Su compañía, Intromúsica, arrancó a principios de los 2000 como promotora musical de un determinado grupo de artistas a los que sus fundadores deseaban apoyar. Dorian y Maga estaban entre ellos. “Poco a poco, por nuestra relación personal con las bandas, fueron ganando terreno otros aspectos del negocio. Empezamos a hacer labores de representación para ellas y a editar sus discos en nuestro propio sello, para no tener que depender de terceros”, recuerda. En plena diversificación, comenzaron con la desaparecida Low club, una sesión “que combinaba el sonido de guitarras con la electrónica y en el que se montaba un pequeño festival de música cada noche”. Con los responsables de la también extinta sala Ocho y medio empezaron hace ocho años a organizar ciclos y eventos musicales en directo. Y con ellos también han creado Bravo Madrid, con la intención de proteger a la escena de la música en directo independiente de la crisis pandémica y de acompañar en este trance a los grupos con los que llevan tanto tiempo trabajando. Es además una forma de seguir en activo, en un año en que la compañía solo ha cubierto el 15% de su facturación habitual.

“Los conciertos de bandas independientes en auditorios fuera de la ciudad pueden ser un enorme reclamo turístico, como ha ocurrido con los festivales veraniegos”, argumenta el empresario musical

El margen de beneficio en teatros no es muy alto en estos momentos, por el elevado coste de alquilar espacios que tienen su aforo limitado, pero es una opción que muestra sus ventajas, cuenta Lario. “Además de que no tienes que montar estructuras al aire libre, como en los eventos veraniegos, es brutal ver cómo los espectadores disfrutan desde la butaca. Al no moverse, ni salir a fumar o a pedir algo en la barra como en las salas de conciertos, prestan más atención y están más metidos en el concierto. Es algo que, al final, los propios artistas también agradecen. Sen Senra, que hizo varios pases en diciembre, salió encantado”, explica.

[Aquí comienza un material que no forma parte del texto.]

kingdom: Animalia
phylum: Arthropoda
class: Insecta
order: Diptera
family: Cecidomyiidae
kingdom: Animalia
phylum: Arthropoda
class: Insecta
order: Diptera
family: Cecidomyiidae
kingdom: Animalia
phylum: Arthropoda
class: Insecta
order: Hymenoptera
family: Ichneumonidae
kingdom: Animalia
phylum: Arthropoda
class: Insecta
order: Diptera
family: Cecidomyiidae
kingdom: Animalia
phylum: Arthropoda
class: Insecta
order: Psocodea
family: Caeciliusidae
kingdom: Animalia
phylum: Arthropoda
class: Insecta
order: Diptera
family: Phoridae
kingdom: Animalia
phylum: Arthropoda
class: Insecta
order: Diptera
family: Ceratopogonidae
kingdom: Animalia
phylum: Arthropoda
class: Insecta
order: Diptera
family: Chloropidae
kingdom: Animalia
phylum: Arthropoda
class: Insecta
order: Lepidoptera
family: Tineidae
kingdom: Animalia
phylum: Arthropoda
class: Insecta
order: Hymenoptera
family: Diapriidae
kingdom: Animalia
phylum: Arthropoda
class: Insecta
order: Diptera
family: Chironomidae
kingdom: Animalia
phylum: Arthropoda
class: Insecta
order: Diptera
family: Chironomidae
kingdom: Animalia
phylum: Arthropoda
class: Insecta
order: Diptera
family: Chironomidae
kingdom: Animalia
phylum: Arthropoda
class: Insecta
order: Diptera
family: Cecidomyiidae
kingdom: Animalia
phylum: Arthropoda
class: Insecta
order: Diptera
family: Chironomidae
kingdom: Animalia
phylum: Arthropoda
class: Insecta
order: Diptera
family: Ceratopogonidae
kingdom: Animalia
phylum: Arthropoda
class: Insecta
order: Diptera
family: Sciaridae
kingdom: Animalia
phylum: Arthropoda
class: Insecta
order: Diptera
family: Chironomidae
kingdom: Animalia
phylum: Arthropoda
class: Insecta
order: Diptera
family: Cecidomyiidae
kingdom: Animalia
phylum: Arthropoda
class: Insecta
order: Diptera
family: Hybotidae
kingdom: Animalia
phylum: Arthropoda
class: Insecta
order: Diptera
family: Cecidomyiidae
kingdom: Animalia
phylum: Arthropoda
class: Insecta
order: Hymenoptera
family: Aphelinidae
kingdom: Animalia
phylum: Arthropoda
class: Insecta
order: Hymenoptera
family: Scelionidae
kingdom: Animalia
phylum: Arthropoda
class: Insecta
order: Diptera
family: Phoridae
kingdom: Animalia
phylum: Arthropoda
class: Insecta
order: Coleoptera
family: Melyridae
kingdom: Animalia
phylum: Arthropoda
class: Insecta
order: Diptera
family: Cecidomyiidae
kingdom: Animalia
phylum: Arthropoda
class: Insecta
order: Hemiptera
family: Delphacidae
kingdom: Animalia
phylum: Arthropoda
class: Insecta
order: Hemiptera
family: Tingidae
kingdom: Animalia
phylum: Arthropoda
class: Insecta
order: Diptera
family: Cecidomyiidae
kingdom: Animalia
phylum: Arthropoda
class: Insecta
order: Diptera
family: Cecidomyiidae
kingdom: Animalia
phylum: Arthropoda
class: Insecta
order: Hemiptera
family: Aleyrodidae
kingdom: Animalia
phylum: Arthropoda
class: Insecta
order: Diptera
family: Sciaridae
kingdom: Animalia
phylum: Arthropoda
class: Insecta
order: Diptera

La unión de teatros y bandas independientes de Bravo Madrid supondrá, cuando la normalidad retome sus significados pretéritos, “tan solo un complemento” a lo que unos y otros ya hacían antes. “Ni nuestros conciertos pueden tomar el lugar de un musical en un teatro, por el que se cobra 70 euros de entrada, ni a nosotros nos interesa sustituir a las salas de toda la vida o la música en espacios abiertos”. Ocupar los horarios diurnos de estos espacios, como han venido haciendo varias propuestas en la ciudad en los últimos meses para cumplir con los diferentes toques de queda, se ha convertido en la opción adecuada para esta sesión de encuentros sonoros ideados para los meses de frío.

Lario y sus socios no solo están pensando en ocupar las butacas del centro de la ciudad. “En el resto de la región y en otras partes de España hay auditorios sin apenas programación a lo largo del año. Es una forma de dar una nueva vida a infraestructuras que llevan décadas estando menos usadas de lo que deberían”. Que se acerquen a ellas grupos independientes puede ser un enorme reclamo turístico, como ha ocurrido con los festivales veraniegos cuyos carteles lo ocupan en un 90% este tipo de bandas, argumenta el empresario musical sobre esta nueva idea de negocio que la gestado la necesidad reciente. “La gente está yendo a esta nueva modalidad de conciertos y está demostrando que tiene ganas de actuaciones en directo”, argumenta.